There used to be an excellent thread on the CIC application interview here:

CIC Interview  


			https://army.ca/forums/threads/47190.0
		


The link now appears broken, which is unfortunate because it had great information. I just scheduled my CIC interview today and was hoping to re-read that thread for some preparation. Would members here be willing to share in this new thread pointers for both myself and other future CIC applicants?


----------



## Burrows (11 Feb 2021)

Hey @LittleBlackDevil - Do you remember the thread title or similar?  I can try and track it down.

In the mean time, just a couple pieces of general advice:

1) Be prepared to explain why you want to work with youth.  If you are already work with a unit, specific references that demonstrate your understanding of the program is a huge plus (This is no different than showing you know a bit about a company if you are interviewing on the street).

2) If you have any tattoos, be prepared to explain them and/or show them.  If they are in inconvenient places, I would recommend that you have a photo handy.  

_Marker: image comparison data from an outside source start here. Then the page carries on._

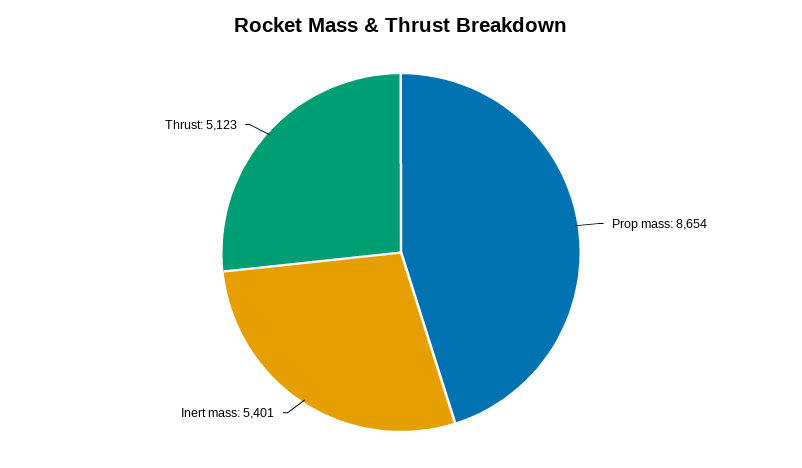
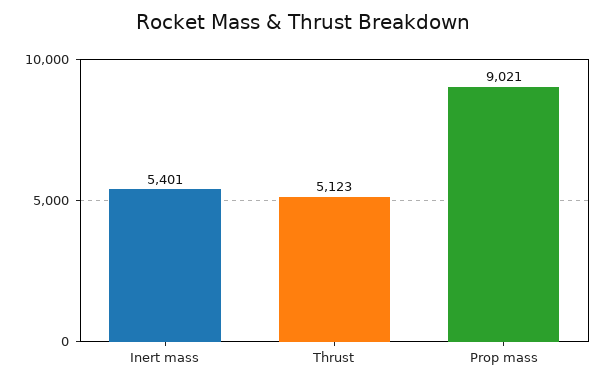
Prop mass: 8654 -> 9021

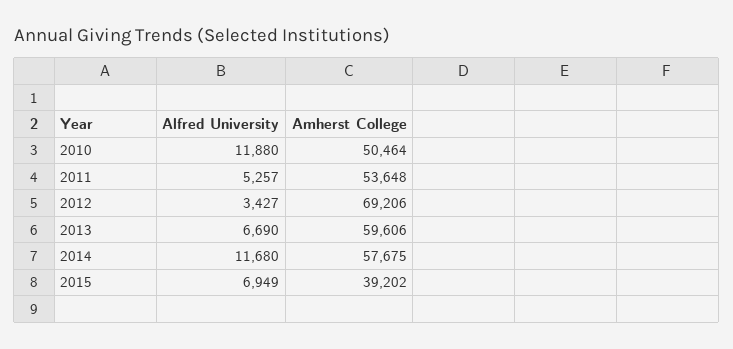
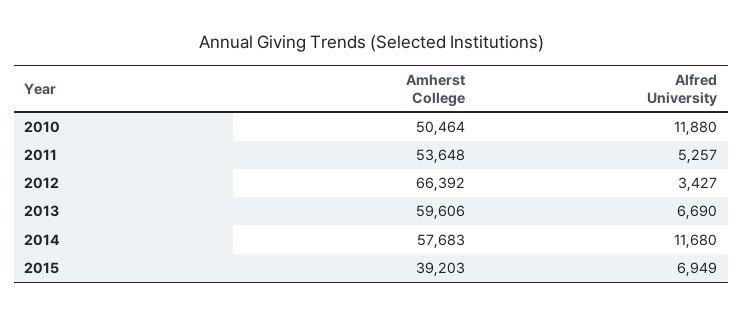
Amherst College, 2012: 69206 -> 66392
Amherst College, 2014: 57675 -> 57683
Amherst College, 2015: 39202 -> 39203

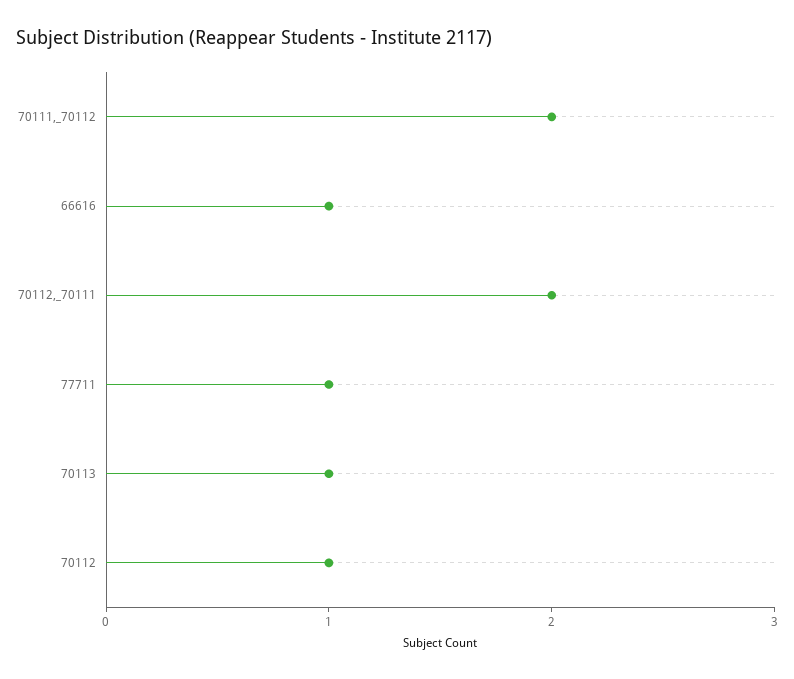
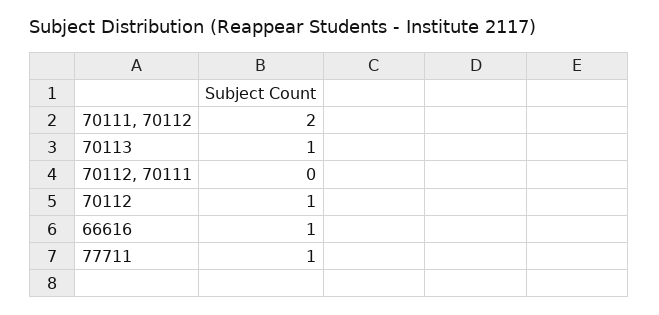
70112,_70111: 2 -> 0

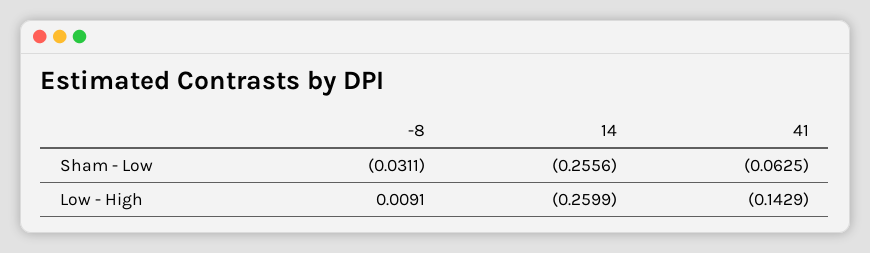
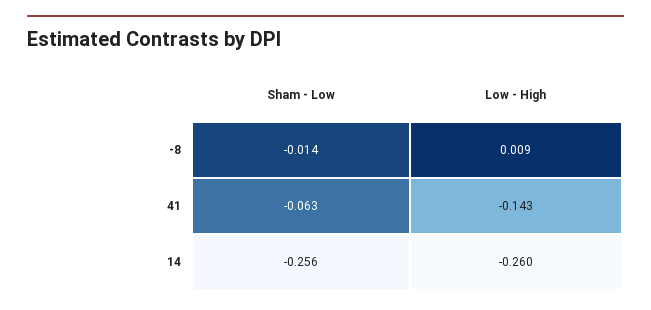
-8, Sham - Low: -0.0311 -> -0.014

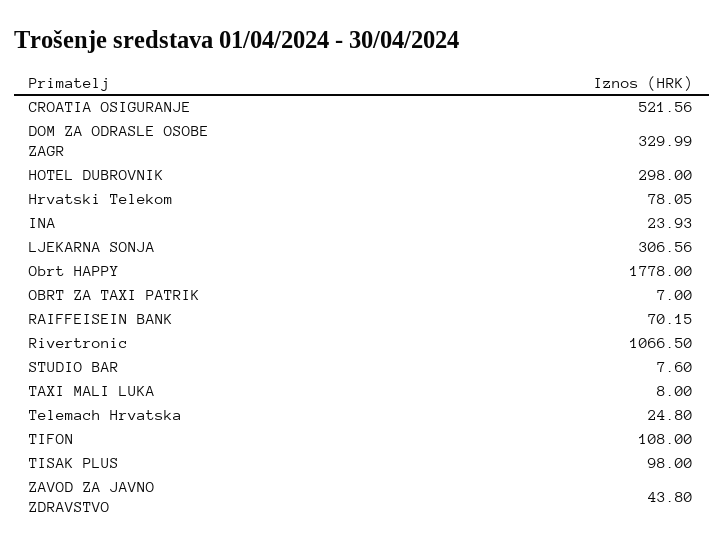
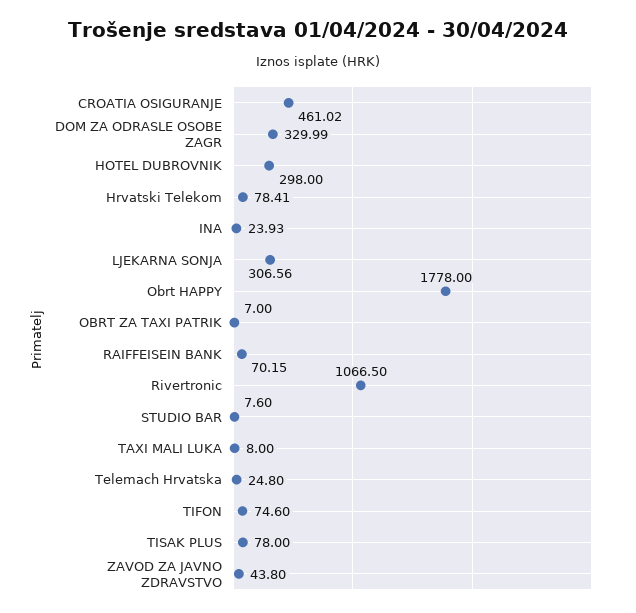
CROATIA OSIGURANJE: 521.56 -> 461.02
Hrvatski Telekom: 78.05 -> 78.41
TIFON: 108 -> 74.6
TISAK PLUS: 98 -> 78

3) Understand that you are NOT just applying to be a CIC Officer.  You are applying to be an Officer in the Canadian Armed Forces and your trade happens to be CIC.  Joe Civilian will not understand the difference between you and a PRes or RegF member standing side by side - it is important to have this understanding.

4) Dress in appropriate business attire.

5) If you are asked situational/scenario based questions, you will not be expected to know the CAF process but will be expected to have reasonable answers.

6) Be able to explain the benefit that you feel you will receive from being a CAF Member ("I heard you guys get discounts on gym memberships" is probably not going to score you points)

7) Arrive early.

8) Expect the process to take a few hours - budget your time accordingly.

9) The interview for COATS is unique as they are not only assessing you for your ability to be a CAF Officer but also one who has working with youth and being responsible for their welfare as their primary duty.  

10) Be open and honest about your personal history and be prepared to explain anything that could be less than favourable.


----------



## LittleBlackDevil (11 Feb 2021)

I believe the topic of the thread was "CIC Interview".

Thanks for the reply, this is very helpful.


----------